Lauren Moye, FISM NEWS
[elfsight_social_share_buttons id=”1”]
On Sept. 7, three United States citizens with connections to the intelligence community admitted that they provided advanced hacking technologies to the United Arab Emirates. This technology was then used to target United States companies and citizens.
As part of an agreement made with the Department of Justice, defendants Marc Baier, Ryan Adams, and Daniel Gericke will pay $1,685,000 in penalties. They will also immediately forfeit all national and foreign security clearances and face restrictions on future employment.
“This agreement is the first-of-its-kind resolution of an investigation into two distinct types of criminal activity: providing unlicensed export-controlled defense services in support of computer network exploitation, and a commercial company creating, supporting, and operating systems specifically designed to allow others to access data without authorization from computers worldwide, including in the United States,” said Mark J. Lesko, Acting Assistant Attorney General for the National Security Division of the Department of Justice.
All three men were former US intelligence or military operatives who, after entering the private sector for an undisclosed US-based company, continued to have access to sensitive information controlled under the International Traffic in Arms Regulation (ITAR).
In 2016, Baier, Adams, and Gericke accepted employment as senior managers in a Cyber Intelligence Operations division of a UAE-based company. As the providers of “defense services” as defined by ITAR, the men were required to obtain a license from the State Department’s Directorate of Defense Trade Controls. Instead, they ignored warnings to continue operating illegally.
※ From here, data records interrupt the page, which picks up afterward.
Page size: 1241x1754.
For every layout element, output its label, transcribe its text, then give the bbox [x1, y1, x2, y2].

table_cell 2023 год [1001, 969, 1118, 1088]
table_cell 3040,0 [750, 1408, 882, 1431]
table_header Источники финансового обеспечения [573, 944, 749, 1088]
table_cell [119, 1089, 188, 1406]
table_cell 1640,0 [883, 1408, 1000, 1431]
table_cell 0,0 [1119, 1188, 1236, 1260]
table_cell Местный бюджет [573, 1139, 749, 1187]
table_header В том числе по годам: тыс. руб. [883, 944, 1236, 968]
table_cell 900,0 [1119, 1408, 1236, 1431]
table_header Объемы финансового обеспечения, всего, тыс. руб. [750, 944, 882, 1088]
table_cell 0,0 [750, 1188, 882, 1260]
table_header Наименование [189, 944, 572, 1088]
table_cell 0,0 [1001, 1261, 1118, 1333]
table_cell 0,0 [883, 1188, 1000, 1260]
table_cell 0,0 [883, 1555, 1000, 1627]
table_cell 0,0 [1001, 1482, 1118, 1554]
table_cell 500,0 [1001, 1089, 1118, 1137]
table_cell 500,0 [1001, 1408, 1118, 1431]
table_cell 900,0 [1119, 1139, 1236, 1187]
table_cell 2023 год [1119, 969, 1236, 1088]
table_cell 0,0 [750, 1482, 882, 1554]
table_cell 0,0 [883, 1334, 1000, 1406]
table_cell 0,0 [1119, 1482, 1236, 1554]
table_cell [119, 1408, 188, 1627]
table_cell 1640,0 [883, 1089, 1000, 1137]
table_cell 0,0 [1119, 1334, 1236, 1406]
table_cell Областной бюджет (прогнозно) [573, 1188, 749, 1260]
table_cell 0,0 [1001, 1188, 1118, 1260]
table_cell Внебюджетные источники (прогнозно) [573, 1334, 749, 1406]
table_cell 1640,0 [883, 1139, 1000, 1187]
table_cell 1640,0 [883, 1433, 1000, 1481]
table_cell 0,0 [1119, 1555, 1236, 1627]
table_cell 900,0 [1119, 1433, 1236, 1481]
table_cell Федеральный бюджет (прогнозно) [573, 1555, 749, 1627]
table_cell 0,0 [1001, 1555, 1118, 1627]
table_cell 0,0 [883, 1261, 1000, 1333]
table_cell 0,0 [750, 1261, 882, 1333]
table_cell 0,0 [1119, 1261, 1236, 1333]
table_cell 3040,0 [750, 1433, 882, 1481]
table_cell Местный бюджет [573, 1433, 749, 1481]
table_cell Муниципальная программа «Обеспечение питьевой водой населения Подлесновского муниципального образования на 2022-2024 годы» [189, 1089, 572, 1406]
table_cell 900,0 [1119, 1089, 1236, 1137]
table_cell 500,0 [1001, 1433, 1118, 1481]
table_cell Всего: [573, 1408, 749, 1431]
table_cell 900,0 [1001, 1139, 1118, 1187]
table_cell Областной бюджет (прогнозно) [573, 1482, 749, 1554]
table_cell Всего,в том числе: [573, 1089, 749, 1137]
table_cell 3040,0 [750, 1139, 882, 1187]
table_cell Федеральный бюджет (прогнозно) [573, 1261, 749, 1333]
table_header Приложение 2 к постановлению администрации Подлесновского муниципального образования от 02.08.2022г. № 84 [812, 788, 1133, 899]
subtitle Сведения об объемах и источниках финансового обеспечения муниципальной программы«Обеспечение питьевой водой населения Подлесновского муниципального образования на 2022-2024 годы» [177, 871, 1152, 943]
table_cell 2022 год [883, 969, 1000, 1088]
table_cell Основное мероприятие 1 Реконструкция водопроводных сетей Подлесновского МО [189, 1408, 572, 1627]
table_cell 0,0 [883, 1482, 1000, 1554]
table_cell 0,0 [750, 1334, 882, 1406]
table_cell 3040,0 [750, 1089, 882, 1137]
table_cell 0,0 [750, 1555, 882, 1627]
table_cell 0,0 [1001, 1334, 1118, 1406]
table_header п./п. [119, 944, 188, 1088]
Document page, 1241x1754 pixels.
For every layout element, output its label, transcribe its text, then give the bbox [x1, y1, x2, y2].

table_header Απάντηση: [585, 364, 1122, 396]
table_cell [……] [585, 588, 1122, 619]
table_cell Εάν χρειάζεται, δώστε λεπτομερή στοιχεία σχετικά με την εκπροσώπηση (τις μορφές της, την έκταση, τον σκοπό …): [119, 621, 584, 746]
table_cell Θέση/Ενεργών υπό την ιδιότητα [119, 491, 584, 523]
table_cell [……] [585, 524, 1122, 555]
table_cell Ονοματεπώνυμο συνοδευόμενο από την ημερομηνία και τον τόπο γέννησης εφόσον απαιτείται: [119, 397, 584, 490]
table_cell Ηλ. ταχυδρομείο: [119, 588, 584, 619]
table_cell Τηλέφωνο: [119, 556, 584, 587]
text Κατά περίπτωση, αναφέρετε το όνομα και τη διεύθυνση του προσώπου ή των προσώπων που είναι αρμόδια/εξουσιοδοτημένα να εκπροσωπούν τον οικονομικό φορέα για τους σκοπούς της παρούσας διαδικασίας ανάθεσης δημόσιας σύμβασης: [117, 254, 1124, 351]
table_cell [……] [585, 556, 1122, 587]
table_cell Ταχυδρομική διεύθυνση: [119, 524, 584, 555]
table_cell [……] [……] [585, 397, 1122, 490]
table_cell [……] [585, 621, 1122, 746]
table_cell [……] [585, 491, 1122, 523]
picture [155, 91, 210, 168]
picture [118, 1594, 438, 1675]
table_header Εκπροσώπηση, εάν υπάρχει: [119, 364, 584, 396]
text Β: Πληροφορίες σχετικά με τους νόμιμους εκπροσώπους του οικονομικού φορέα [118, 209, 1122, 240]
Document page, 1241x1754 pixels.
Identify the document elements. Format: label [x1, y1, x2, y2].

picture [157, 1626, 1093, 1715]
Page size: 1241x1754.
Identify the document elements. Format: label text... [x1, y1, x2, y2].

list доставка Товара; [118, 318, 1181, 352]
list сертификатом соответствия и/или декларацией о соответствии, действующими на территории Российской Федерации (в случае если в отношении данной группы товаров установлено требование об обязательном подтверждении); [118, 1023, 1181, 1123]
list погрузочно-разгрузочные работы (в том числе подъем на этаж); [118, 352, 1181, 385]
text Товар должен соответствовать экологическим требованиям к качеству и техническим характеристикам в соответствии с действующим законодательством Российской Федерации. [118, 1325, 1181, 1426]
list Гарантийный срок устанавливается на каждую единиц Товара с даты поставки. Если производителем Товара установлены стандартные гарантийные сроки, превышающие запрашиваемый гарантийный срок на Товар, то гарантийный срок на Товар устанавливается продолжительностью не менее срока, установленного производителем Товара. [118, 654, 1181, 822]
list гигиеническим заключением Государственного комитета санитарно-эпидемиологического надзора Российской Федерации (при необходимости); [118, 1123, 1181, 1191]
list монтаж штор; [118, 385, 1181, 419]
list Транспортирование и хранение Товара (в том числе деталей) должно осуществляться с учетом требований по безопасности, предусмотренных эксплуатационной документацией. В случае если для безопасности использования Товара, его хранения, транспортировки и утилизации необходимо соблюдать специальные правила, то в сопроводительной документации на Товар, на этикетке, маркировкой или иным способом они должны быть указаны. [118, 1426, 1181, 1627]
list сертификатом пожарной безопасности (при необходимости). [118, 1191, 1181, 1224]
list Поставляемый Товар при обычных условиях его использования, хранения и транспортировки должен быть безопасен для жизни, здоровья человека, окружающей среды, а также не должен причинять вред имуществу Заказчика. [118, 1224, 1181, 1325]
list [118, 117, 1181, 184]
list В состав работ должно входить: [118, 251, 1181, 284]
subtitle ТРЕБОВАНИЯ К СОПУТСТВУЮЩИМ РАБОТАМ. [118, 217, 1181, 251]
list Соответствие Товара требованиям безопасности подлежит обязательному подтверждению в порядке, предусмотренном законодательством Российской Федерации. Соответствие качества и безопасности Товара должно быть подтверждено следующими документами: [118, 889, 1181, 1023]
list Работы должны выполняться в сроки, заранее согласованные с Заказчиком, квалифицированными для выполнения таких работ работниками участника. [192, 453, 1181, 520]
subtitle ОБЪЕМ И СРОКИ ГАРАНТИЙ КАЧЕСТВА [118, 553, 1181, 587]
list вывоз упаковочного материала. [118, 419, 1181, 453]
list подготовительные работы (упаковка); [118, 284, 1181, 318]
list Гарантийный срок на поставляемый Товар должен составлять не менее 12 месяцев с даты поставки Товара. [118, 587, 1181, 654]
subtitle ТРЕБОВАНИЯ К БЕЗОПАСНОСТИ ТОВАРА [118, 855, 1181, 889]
Over the next few years, they developed and supervised the use of advanced hacking technology. Not only did they use their existing knowledge to provide this service, but they continued to illegally gain access to ITAR-controlled info from their previous company and former coworkers.
“Hackers-for-hire and those who otherwise support such activities in violation of U.S. law should fully expect to be prosecuted for their criminal conduct,” said Lesko.
The zero-click hacking systems that they provided information on enabled unauthorized access to devices without the knowledge or need to trick a user into giving access away with the click of a button. They called these systems KARMA and KARMA 2.
With the defendants’ knowledge, the UAE company then used this technology to gain access to the servers of an undisclosed United States company. According to the DOJ, this allowed them “to obtain remote, unauthorized access to any of the tens of millions of smartphones and mobile devices” along with the data, account information, and cloud storage.
Assistant Director of FBI’s Cyber Division Bryan Vorndran said, “This is a clear message to anybody, including former U.S. government employees, who had considered using cyberspace to leverage export-controlled information for the benefit of a foreign government or a foreign commercial company – there is risk, and there will be consequences.”
According to the terms of their agreement with the DOJ, Baier, Adams, and Gericke have a lifetime ban against holding US security clearances. They are also prohibited from employment involving hacking services or providing future defense services. The $1,685,000 penalty fees will be paid over a three years.